Pero los que llegan ahora, fíjese, tienen que tirarse al agua, como quien
dice. Pero, bueno y esa gente, ¿de ónde diantre haberán salío?
—A mí me dijieron que por ai por
Isla Verde tan orbanisando y han sacao un montón de negros arrimaos. A lo
mejor son desos.
—¡Bendito!... ¿Y usté se ha fijao
en el negrito qué mono? La mujer vino ayer a ver si yo tenía unas
hojitas de algo pa hacele un guarapillo, y yo le di unas poquitas de
guanábana que me quedaban.
—¡Ay, Virgen, bendito...!
Al atardecer, el hombre estaba
cansado. Le dolía la espalda, pero venía palpando las monedas en el
fondo del bolsillo, haciéndolas sonar, adivinando con el tacto cuál era
un vellón, cuál de diez, cuál una peseta.

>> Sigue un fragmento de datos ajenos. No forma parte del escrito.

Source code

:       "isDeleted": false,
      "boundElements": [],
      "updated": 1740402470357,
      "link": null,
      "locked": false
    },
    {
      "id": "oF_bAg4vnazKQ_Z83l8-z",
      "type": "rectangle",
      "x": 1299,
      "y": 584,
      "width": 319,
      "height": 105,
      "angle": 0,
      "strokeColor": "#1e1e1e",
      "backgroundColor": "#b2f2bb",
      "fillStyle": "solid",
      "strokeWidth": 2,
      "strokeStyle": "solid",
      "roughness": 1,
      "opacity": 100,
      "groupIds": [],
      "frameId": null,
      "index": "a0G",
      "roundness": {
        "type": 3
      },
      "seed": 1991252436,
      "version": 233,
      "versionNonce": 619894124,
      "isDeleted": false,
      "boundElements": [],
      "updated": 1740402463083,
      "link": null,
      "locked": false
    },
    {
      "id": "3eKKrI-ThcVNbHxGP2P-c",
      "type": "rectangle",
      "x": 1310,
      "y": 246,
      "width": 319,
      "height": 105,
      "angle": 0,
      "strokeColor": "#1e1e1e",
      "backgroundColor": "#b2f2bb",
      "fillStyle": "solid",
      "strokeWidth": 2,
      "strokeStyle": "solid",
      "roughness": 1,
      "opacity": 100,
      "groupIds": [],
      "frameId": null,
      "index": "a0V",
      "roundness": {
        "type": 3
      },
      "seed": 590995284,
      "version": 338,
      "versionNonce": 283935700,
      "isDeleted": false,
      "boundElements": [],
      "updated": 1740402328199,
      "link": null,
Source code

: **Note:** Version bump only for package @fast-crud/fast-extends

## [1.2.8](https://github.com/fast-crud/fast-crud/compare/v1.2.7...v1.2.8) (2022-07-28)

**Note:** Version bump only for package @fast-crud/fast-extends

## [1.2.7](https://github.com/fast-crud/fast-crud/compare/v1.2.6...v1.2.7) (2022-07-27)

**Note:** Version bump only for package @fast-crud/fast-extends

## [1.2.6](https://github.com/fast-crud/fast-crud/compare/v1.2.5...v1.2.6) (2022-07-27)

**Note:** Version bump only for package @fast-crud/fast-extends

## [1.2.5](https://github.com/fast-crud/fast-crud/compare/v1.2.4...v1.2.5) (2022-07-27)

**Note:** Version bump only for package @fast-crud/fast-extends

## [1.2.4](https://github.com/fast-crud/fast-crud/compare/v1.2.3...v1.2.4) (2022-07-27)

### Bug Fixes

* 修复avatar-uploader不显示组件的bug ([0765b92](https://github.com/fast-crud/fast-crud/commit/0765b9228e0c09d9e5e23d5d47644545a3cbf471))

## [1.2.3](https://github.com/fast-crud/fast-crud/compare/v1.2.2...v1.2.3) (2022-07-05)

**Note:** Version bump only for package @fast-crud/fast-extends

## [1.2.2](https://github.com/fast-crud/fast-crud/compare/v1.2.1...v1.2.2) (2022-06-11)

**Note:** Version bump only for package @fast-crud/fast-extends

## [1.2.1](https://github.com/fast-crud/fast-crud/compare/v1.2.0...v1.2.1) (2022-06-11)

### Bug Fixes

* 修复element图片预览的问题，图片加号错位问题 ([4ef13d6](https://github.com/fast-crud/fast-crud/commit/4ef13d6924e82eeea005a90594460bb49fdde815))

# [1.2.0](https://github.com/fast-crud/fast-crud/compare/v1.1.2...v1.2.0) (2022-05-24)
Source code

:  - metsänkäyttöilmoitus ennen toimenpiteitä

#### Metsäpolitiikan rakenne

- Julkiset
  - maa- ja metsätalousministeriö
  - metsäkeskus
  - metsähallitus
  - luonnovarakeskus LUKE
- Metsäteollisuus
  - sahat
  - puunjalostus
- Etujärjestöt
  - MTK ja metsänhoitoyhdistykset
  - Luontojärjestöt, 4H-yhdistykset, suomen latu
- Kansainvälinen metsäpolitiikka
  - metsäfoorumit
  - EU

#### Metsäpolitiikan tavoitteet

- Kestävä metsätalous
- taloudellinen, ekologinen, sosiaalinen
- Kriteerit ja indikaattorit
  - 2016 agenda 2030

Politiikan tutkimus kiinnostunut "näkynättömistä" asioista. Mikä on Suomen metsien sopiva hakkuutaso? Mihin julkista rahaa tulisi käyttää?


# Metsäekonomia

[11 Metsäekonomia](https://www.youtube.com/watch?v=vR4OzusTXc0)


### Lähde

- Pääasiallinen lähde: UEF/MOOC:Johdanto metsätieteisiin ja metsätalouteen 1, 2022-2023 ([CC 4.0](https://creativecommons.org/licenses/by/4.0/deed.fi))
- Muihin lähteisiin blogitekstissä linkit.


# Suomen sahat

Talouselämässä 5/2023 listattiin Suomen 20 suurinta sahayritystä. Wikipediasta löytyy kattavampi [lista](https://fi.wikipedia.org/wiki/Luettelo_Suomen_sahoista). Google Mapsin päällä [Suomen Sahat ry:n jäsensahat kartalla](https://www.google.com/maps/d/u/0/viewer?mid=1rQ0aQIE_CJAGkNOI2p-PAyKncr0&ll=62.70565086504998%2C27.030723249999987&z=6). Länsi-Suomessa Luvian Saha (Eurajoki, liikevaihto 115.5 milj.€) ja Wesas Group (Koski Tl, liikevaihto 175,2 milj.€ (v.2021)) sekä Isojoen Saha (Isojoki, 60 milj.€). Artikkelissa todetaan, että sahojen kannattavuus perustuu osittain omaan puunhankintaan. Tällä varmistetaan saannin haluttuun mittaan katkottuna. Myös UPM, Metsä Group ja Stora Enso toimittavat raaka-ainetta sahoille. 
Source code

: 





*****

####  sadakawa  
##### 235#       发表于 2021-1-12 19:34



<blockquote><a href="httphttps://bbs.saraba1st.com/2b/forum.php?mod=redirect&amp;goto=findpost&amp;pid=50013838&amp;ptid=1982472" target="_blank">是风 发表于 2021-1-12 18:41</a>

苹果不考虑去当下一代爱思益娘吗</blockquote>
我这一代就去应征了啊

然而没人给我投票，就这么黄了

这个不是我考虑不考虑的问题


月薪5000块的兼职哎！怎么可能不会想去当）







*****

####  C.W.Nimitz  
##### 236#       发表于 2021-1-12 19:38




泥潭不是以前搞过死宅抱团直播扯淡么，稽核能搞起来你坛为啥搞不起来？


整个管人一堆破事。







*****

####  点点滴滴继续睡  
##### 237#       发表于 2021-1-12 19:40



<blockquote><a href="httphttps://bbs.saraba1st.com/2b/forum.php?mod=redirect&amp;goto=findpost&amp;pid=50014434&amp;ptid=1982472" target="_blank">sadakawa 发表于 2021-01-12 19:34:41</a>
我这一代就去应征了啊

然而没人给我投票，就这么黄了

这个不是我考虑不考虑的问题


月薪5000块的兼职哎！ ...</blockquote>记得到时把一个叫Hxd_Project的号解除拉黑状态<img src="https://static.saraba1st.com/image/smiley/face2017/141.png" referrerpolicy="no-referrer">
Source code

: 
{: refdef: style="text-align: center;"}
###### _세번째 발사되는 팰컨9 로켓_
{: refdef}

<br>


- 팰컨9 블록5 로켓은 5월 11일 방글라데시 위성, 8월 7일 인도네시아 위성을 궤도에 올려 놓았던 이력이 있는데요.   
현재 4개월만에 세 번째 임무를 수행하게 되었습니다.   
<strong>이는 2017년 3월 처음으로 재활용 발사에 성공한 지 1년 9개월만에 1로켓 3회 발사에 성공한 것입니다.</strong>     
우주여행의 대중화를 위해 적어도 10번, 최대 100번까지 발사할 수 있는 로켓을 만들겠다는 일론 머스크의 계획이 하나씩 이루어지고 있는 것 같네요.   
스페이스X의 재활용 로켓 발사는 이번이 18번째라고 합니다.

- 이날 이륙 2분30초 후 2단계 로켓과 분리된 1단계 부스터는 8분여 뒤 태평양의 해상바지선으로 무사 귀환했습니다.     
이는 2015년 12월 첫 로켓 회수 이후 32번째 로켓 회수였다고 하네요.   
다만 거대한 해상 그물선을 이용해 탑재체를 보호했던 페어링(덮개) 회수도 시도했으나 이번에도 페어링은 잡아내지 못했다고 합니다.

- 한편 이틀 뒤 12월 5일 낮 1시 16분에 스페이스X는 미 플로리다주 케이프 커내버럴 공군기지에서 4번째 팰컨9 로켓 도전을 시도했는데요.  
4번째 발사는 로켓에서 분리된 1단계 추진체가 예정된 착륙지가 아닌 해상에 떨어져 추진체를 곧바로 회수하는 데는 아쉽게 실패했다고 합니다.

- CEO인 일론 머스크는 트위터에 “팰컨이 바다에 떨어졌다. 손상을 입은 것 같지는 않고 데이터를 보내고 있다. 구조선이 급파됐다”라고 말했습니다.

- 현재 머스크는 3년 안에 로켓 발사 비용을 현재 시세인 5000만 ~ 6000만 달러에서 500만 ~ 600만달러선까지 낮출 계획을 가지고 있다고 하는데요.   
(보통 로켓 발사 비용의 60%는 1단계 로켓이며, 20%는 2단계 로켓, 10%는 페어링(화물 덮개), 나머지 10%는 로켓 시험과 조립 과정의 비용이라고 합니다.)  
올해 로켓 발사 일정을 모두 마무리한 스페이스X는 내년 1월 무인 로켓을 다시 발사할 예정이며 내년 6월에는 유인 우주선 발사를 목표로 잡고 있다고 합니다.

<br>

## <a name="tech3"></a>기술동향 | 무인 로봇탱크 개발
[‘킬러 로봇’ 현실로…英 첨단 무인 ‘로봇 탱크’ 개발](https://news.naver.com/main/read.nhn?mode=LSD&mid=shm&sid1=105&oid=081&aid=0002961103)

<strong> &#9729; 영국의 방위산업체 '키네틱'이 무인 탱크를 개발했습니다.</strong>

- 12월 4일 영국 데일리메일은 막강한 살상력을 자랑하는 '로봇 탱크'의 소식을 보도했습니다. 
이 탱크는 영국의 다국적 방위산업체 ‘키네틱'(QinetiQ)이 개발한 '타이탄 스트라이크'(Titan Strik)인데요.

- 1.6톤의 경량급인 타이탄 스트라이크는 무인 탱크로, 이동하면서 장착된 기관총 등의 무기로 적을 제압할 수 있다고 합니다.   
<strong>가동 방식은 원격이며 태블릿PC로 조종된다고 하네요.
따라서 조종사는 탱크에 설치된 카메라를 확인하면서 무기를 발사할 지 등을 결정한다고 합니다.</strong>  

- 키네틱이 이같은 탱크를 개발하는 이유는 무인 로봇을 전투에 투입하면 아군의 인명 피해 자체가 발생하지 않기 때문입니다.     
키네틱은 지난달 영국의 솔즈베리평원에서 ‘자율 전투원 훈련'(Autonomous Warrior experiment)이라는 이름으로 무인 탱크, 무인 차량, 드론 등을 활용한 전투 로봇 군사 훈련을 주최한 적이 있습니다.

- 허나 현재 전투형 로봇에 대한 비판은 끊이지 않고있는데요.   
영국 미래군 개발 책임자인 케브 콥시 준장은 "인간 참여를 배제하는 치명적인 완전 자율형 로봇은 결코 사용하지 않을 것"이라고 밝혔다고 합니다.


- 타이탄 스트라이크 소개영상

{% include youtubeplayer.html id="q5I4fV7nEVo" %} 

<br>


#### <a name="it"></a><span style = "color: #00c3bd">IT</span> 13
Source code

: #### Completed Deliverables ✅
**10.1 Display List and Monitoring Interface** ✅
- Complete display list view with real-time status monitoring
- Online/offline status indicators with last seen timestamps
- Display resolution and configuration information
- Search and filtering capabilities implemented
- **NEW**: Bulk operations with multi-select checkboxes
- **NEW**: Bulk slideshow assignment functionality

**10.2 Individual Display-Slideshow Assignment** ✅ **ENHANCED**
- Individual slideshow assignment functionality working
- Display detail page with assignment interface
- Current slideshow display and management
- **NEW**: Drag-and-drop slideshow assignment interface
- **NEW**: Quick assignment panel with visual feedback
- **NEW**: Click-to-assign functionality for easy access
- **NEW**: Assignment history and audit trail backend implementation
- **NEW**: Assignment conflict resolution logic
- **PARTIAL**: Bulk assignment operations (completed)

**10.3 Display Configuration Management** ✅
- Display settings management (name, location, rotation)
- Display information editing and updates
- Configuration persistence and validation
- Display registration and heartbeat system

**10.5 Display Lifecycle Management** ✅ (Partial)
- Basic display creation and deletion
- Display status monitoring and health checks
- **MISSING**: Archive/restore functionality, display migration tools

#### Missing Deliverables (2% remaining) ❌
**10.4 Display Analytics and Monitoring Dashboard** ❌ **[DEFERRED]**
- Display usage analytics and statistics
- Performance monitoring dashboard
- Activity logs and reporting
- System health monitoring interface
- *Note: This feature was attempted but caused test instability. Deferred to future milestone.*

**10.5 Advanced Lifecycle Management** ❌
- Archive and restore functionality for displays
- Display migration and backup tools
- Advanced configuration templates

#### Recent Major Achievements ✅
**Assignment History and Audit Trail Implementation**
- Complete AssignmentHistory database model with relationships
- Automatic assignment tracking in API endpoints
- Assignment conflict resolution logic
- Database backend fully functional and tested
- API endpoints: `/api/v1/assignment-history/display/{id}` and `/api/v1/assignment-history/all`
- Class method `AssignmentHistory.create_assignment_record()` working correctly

Bueno, hoy había habido
suerte. El blanco que pasó por el muelle a recoger su mercancía de Nueva
York. Y el compañero de trabajo que le prestó su carretón toda la tarde
porque tuvo que salir corriendo a buscar a la comadrona para su mujer, que
estaba echando un pobre más al mundo. Sí, señor. Se va tirando. Mañana
será otro día.
Entró en un colmado y compró café y
arroz y habichuelas y unas latitas de leche evaporada. Pensó en Melodía
y apresuró el paso. Se había venido a pie desde San Juan para ahorrarse
los cinco centavos del pasaje.
III
La
tercera vez que el negrito Melodía vio al otro negrito en el fondo del
caño fue al atardecer, poco antes de que el padre regresara. Esta vez
Melodía venía sonriendo antes de asomarse, y le asombró que el otro
también se estuviera sonriendo allá abajo. Volvió a hacer así con la
manita y el otro volvió a contestar. Entonces Melodía sintió un súbito
entusiasmo y un amor indecible por el otro negrito. Y se fue a buscarlo.